From what I've heard, Google's TPU also have relatively good software stacks, and they also developed for quite a long time, although they don't have a lot of users. In AMD's case, it's unfortunate that they didn't spend enough resources on this when GPGPU became a thing. Their main tools are all developed relatively recently, so that's to be expected. One day when the AI software market becomes mature, I think AMD will be able to catch up, but of course at that time the profit margins won't be so pretty anymore.
I'm not underplaying the importance of a software platform's stability but I am somewhat dubious of the assessment that the other features behind the platform itself lead to any tangible anciliary advantages in the case of AI inferencing ...
I presume that the reason why CUDA is currently dominant in AI is purely down to the fact that there's no percieved benefit (performance/cost/etc or otherwise) for the opportunity cost of discovering those minefields with more specialized or fragmented platforms ...
Also if your implication/belief that growth in AI will come to a halt or even decline before the other players like AMD will be able to profit off from it then where does that leave the very leader (Nvidia) of the field itself whose firm is clearly the most exposed to any deflationary phenomenon in that sector ?
I think that there are other major factors that are out of control from AI HW vendors such as the (lack of) choice for suppliers between leading edge IC manufacturers (only TSMC is seen as reliable in this regard) and high performance memory module producers (the usual triopoly) so there's not a whole lot of room for competitors to differentiate in terms of cost structure or solutions and they're ultimately left burning resources to get their software up to par ...Yeah, it's quite possible that the stability of CUDA alone is enough for many people to select NVIDIA solutions. Although many analysts did conjecture that since it's very difficult (not to mention expensive) to get NVIDIA GPU there's a big incentive for companies to look for alternative inference solutions. There were also many AI chip companies tried to go into this field but most failed. So it's definitely not because of lack of efforts. Therefore I suspect that most of these solutions (except maybe Google's TPU) are probably not up to snuff yet for various reasons.
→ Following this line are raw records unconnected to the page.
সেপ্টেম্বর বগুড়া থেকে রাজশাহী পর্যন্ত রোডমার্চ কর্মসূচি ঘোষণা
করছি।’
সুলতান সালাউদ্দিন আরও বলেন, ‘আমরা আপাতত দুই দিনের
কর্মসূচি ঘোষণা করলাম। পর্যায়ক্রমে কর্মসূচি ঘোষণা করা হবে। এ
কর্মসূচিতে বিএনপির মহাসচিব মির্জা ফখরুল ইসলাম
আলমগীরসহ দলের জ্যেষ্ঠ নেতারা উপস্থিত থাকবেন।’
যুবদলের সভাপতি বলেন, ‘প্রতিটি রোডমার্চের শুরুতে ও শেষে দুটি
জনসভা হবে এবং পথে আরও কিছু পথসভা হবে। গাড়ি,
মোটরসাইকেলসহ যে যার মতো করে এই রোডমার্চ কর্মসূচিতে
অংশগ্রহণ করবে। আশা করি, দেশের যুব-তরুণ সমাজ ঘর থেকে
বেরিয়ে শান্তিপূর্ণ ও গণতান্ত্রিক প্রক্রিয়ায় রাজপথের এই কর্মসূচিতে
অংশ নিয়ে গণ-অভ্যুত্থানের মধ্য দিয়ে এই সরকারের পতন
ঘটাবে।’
Just as predicting the future is a dangerous game, how is it any more reasonable from that perspective to see much higher potential growth in computational power (let alone GPU compute specifically) as a hedge against AI especially with the looming "post-silicon era" (possibiliy as early as the start of next decade) where transistor area scaling will plateau ?To look further into the future (which is of course a foolish endeavor ) I believe even after this AI mania people still need computation power and CUDA is probably still going to be the go to solution. In a way, this AI mania is actually a god send for those who were behind, because the market can be large enough for them to develop their own solutions. But this takes time and I think it's very important that these companies shouldn't abandon their developments just because they can't compete right now. Otherwise it'll just be the same when the next big thing requiring a lot of computation power comes.